A histogram shows a count of how many times values occur. Histograms use bins, which are ranges. For instance a histogram of ages might use the bins 0-9, 10-19, 20-29, 30-39, etc. The histogram of the age field represents how many age values from the data set are in each bin.
The mode is the most frequent item of data. For example the most common letter in English is the letter "e". We would say that "e" is the mode of the distribution of the letters.
For example, if in a room there are 10 people with incomes of $10, $20, $20, $50, $60, $90, $90, $90, $100, and $1,000,000, the mode is $90 because $90 occurs three times and all other values occur fewer than three times.
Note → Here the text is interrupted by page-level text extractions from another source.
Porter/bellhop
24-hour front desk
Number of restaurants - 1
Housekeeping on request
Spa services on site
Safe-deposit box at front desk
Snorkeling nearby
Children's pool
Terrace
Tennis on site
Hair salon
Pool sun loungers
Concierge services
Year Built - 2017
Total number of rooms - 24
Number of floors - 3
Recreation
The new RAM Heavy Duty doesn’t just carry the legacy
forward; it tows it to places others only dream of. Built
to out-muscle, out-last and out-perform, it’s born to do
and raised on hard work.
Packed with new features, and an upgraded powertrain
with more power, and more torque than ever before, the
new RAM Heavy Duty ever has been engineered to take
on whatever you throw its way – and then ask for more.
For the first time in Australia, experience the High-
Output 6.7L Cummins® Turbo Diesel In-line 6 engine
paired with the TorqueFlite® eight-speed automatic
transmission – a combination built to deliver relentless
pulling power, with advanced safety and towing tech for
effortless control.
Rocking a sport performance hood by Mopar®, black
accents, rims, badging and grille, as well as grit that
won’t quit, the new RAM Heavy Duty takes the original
There can be more than one mode. For example, if in a room there are 11 people with incomes of $10, $20, $20, $20, $50, $60, $90, $90, $90, $100, and $1,000,000, the modes are $20 and $90. This is bi-modal, or has two modes. Bi-modality is very common and often indicates that the data is the combination of two different groups. For instance, the average height of all adults in the U.S. has a bi-modal distribution. This is because males and females have separate average heights of 1.763 m (5 ft 9 + 1⁄2 in) for men and 1.622 m (5 ft 4 in) for women. These peaks are apparent when both groups are combined.
Another thing we can say about a set of data is how spread out it is. A common way to describe the spread of a set of data is the standard deviation. If the standard deviation of a set of data is small, then most of the data is very close to the average. If the standard deviation is large, though, then a lot of the data is very different from the average.
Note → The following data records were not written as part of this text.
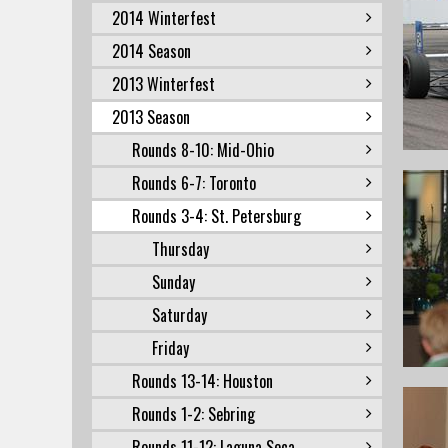
2014 Winterfest
2014 Season
2013 Winterfest
2013 Season
Rounds 8-10: Mid-Ohio
Rounds 6-7: Toronto
Rounds 3-4: St. Petersburg
Thursday
Sunday
Saturday
Friday
Rounds 13-14: Houston
Rounds 1-2: Sebring
Rounds 11-12: Laguna Seca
If the data follows the common pattern called the normal distribution, then it is very useful to know the standard deviation. If the data follows this pattern (we would say the data is normally distributed), about 68 of every 100 pieces of data will be off the average by less than the standard deviation. Not only that, but about 95 of every 100 measurements will be off the average by less that two times the standard deviation, and about 997 in 1000 will be closer to the average than three standard deviations.
Calculating the standard deviation is a complicated mathematical formula. Fortunately, spreadsheet tools and the Python programming language have built-in functions to calculate the standard deviation by giving the function the data values.